Un chico que andaba por allí cerca enfrascado en sus labores se percató de que le estaba fotografiando y sonrió. “Te he fotografiado a traición”, le dije. “¡No pasa nada!”, respondió entre risas. Me agradeció la labor informativa que realizo y yo, deduciendo por su indumentaria que era celador, le respondí: “Bueno, vuestro trabajo sí que es comprometido. Hace pocos días falleció un compañero tuyo, ¿le conocías?”. Me dijo que sí, que era del turno de tarde y que estaba muy enfadado por lo ocurrido. Gonzalo –así se llama– me cuenta que pertenece al comité de empresa en el hospital por CGT y está muy sensibilizado con el asunto. Me dice que Javier Ruiz Gallardo, su compañero fallecido, se tuvo que encargar del traslado de los exitus (pacientes fallecidos) por coronavirus, los cuales portan una gran carga viral, sin embargo, el contrato laboral de los celadores pertenece al convenio de limpieza. Me explica que, al estar externalizada la plantilla de celadores, no es el hospital sino una empresa privada la responsable de sus contratos y sus condiciones laborales.
También se queja de las decisiones que el Gobierno de la Comunidad de Madrid está tomando respecto a las contrataciones de personal sanitario durante la pandemia. Después de las críticas que Ayuso recibió por no garantizar la continuidad de estos 8.000 profesionales, tuvo que rectificar, asegurando que les será renovado el contrato hasta el mes de diciembre. Lo que no ha dicho, según me cuenta Gonzalo, es que ya no se les proporcionará alojamiento en hoteles como se había venido haciendo hasta ahora por lo que, a partir de la semana que viene, deberán buscar alojamiento. “A ver quién quiere compartir un piso con un sanitario a día de hoy”, dice Gonzalo con gesto de resignación.
A medida que voy acompañando a enfermeros y auxiliares durante su labor, comprendo la dificultad que entraña trabajar con los EPI, las gafas, los guantes, las dobles mascarillas… Pasan mucho calor y se apresuran para poder pasar a zona limpia lo antes posible.
Rocío, una de estas profesionales, me cuenta que antes trabajaban con miedo porque aún no sabían bien cómo se comportaba el virus. “Tenías que vernos, si alguien se dejaba abierta la puerta de una de las cabinas, nos poníamos todas a gritar: ¡Cierra la puerta, cierra la puerta! pero ahora trabajamos más tranquilas y no medimos el tiempo que tenemos que pasar con los pacientes, lo único malo es la incomodidad del traje”. Al verla trabajar con uno de sus pacientes pude comprobar que, efectivamente, ya trabajaba con mucha serenidad: “Juan Luís, tienes que comer para ponerte bien pronto, que tus nietos están preguntando por ti, ¿vale?”.
Hablo con Marina, médico del hospital.

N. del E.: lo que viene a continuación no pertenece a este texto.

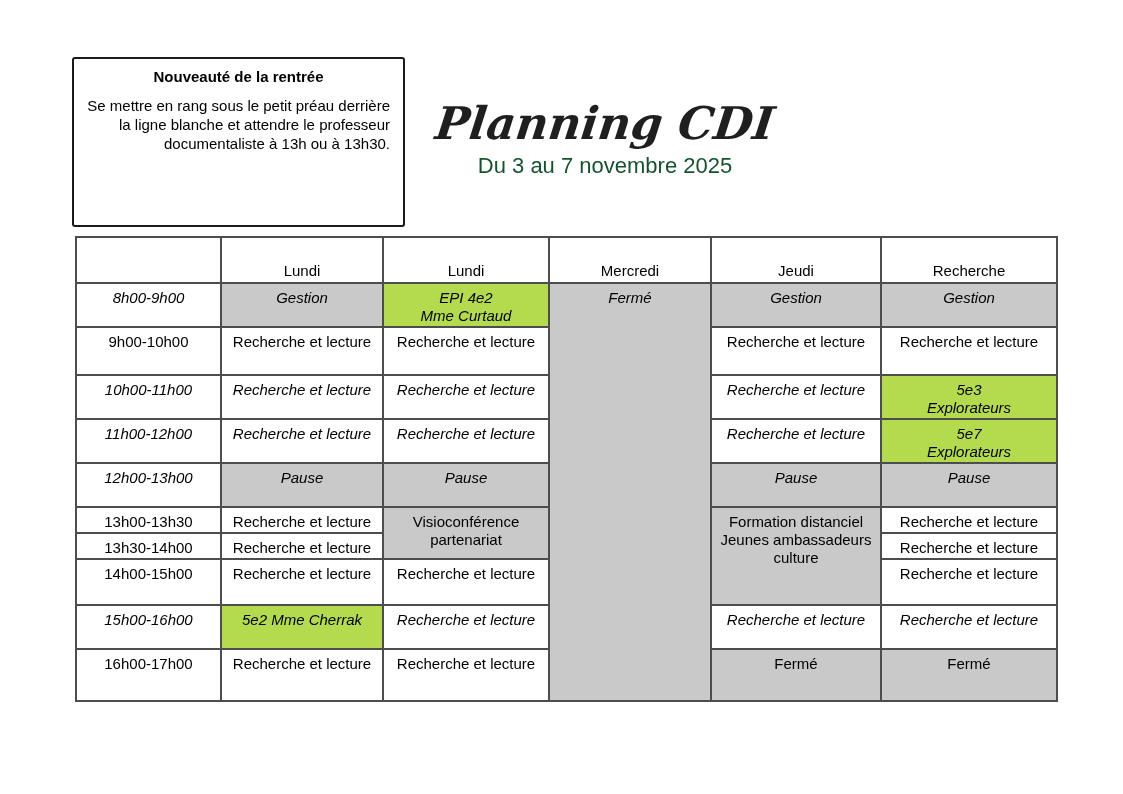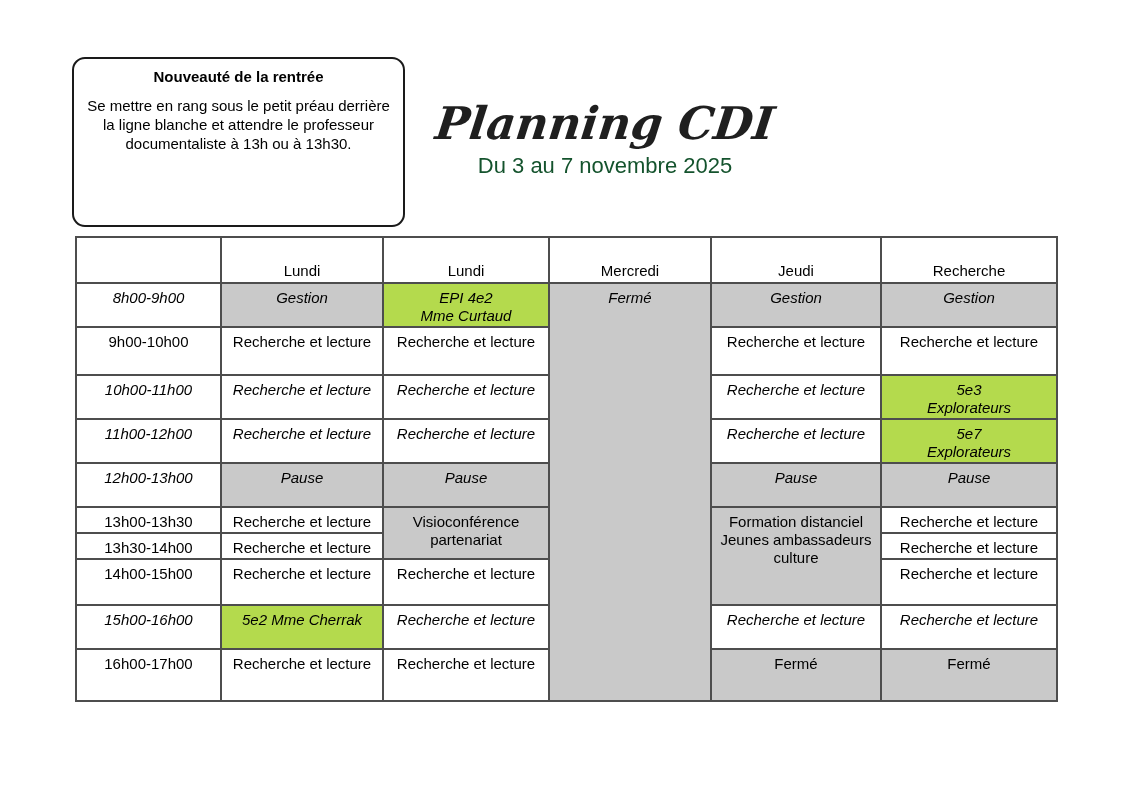--- a/index.html
+++ b/index.html
@@ -14,7 +14,7 @@
   
   .notice {
     position:absolute; left:72px; top:57px; width:333px; height:170px;
-    border:2px solid #1a1a1a; border-radius:13px; background:#fff;
+    border:2px solid #1a1a1a; border-radius:3px; background:#fff;
     padding:8px 13px; text-align:center; font-size:15px; line-height:19px;
   }
   .notice-title { font-weight:bold; font-size:15px; margin:0 0 10px 0; }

Me dice que ahora están más tranquilos pero que, al ser tan alta la capacidad de contagio del virus, el colapso en todos los hospitales fue tremendo. En referencia a esa afirmación, le pregunté si ella pensaba que el problema se habría visto aminorado de no haberse producido tantos recortes presupuestarios en sanidad durante los últimos años, a lo que la doctora me respondió que si los hospitales hubiesen dispuesto de las plantillas de trabajadores completas, probablemente las labores se habrían asumido de forma más desahogada. Se queja además de que en la Comunidad de Madrid andan más cortos de personal que en otras regiones.
A pesar de las comodidades de este moderno complejo hospitalario y del buen trato recibido por sus profesionales, debo reconocer que al finalizar mi visita ya sentía la necesidad de salir a respirar aire en el exterior. Tal vez fuese por no estar acostumbrado a ver tan de cerca la crudeza de la enfermedad, o quizás –y más probable– el motivo de mi cansancio viniese provocado por tantos testimonios que convergen en una sensación de total incertidumbre respecto al futuro de la Sanidad que, si bien no dejará de ser pública en unas semanas, no puede negarse que los recortes, las privatizaciones y las externalizaciones son constantes embistes que no hacen ningún bien a su carácter público y, no lo olvidemos, a su universalidad.